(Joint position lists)
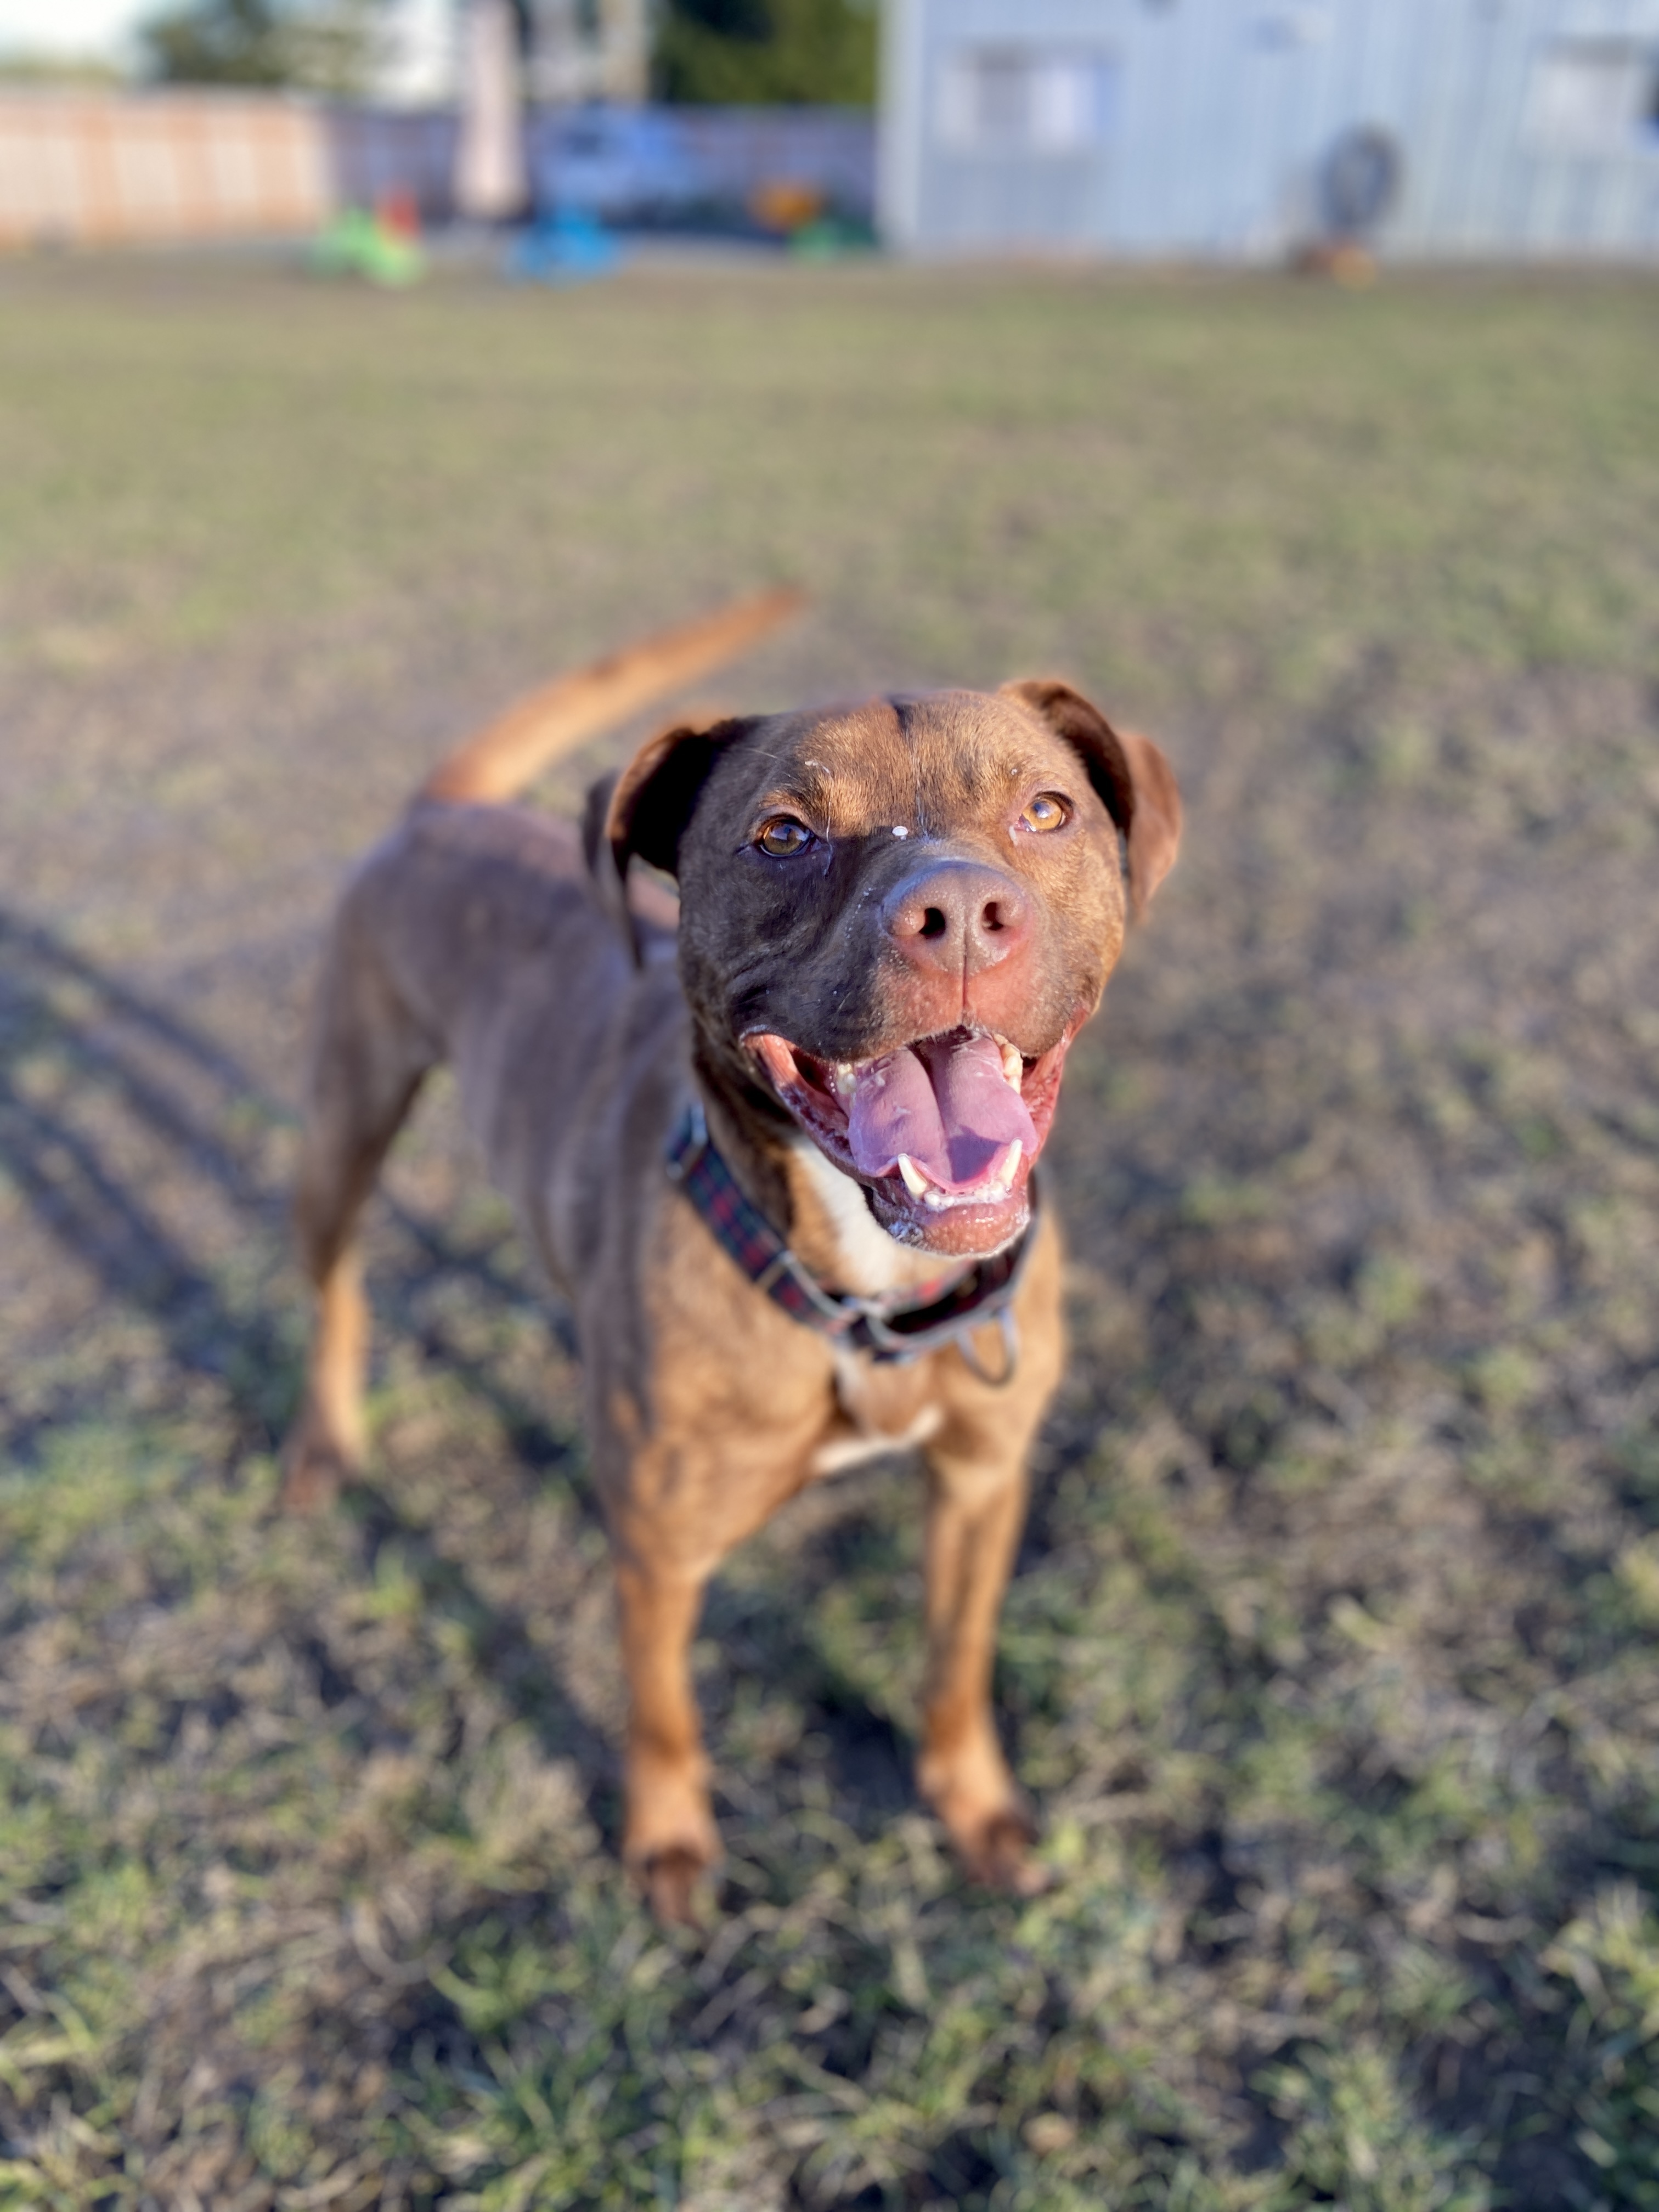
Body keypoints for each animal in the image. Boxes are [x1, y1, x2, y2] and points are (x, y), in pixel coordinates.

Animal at [290, 592, 1194, 1920]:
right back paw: (323, 1440)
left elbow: (955, 1663)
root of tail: (440, 809)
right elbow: (662, 1710)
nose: (958, 913)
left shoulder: (981, 1483)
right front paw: (667, 1843)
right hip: (346, 1119)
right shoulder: (659, 1549)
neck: (863, 1291)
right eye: (781, 833)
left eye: (1044, 811)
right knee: (335, 1280)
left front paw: (973, 1808)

### WORK TO COMPLETE
Please reproduce the records above exactly and leave any picture behind.

### EXERCISE SOLUTION
Body keypoints for each animal in the image. Boxes are [x1, y1, x2, y2] and points are (x, y), in pixel coordinates.

Animal at [290, 592, 1194, 1920]:
right back paw: (323, 1440)
left elbow: (955, 1663)
root of tail: (440, 809)
right elbow: (662, 1710)
nose: (958, 913)
left shoulder: (981, 1483)
right front paw: (667, 1843)
right hip: (346, 1119)
right shoulder: (659, 1549)
neck: (863, 1291)
right eye: (781, 833)
left eye: (1044, 811)
right knee: (335, 1280)
left front paw: (973, 1808)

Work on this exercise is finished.